→ **MATERIAL PROVIDED**
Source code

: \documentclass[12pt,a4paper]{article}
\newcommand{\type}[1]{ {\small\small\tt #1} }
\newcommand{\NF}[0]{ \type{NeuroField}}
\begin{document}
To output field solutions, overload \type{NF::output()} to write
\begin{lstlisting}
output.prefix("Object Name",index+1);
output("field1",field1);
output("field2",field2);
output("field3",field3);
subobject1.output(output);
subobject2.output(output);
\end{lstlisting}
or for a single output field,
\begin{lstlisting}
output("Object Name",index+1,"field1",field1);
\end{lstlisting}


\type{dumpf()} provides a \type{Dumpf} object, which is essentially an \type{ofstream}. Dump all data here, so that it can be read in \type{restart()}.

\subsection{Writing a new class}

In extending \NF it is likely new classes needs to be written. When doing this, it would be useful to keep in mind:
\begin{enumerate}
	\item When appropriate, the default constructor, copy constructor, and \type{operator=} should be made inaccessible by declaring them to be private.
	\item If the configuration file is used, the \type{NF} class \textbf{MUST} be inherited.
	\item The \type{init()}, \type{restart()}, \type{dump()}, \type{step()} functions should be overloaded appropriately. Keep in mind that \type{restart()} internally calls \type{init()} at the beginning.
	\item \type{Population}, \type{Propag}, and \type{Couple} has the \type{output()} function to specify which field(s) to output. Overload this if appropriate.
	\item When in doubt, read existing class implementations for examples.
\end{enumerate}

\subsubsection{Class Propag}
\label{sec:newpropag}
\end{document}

→ **TASK OBJECTIVE**
In full and word for word, output the entries.

→ **EXERCISE ANSWER**
Source code

: \documentclass[12pt,a4paper]{article}
\newcommand{\type}[1]{ {\small\small\tt #1} }
\newcommand{\NF}[0]{ \type{NeuroField}}
\begin{document}
To output field solutions, overload \type{NF::output()} to write
\begin{lstlisting}
output.prefix("Object Name",index+1);
output("field1",field1);
output("field2",field2);
output("field3",field3);
subobject1.output(output);
subobject2.output(output);
\end{lstlisting}
or for a single output field,
\begin{lstlisting}
output("Object Name",index+1,"field1",field1);
\end{lstlisting}


\type{dumpf()} provides a \type{Dumpf} object, which is essentially an \type{ofstream}. Dump all data here, so that it can be read in \type{restart()}.

\subsection{Writing a new class}

In extending \NF it is likely new classes needs to be written. When doing this, it would be useful to keep in mind:
\begin{enumerate}
	\item When appropriate, the default constructor, copy constructor, and \type{operator=} should be made inaccessible by declaring them to be private.
	\item If the configuration file is used, the \type{NF} class \textbf{MUST} be inherited.
	\item The \type{init()}, \type{restart()}, \type{dump()}, \type{step()} functions should be overloaded appropriately. Keep in mind that \type{restart()} internally calls \type{init()} at the beginning.
	\item \type{Population}, \type{Propag}, and \type{Couple} has the \type{output()} function to specify which field(s) to output. Overload this if appropriate.
	\item When in doubt, read existing class implementations for examples.
\end{enumerate}

\subsubsection{Class Propag}
\label{sec:newpropag}
\end{document}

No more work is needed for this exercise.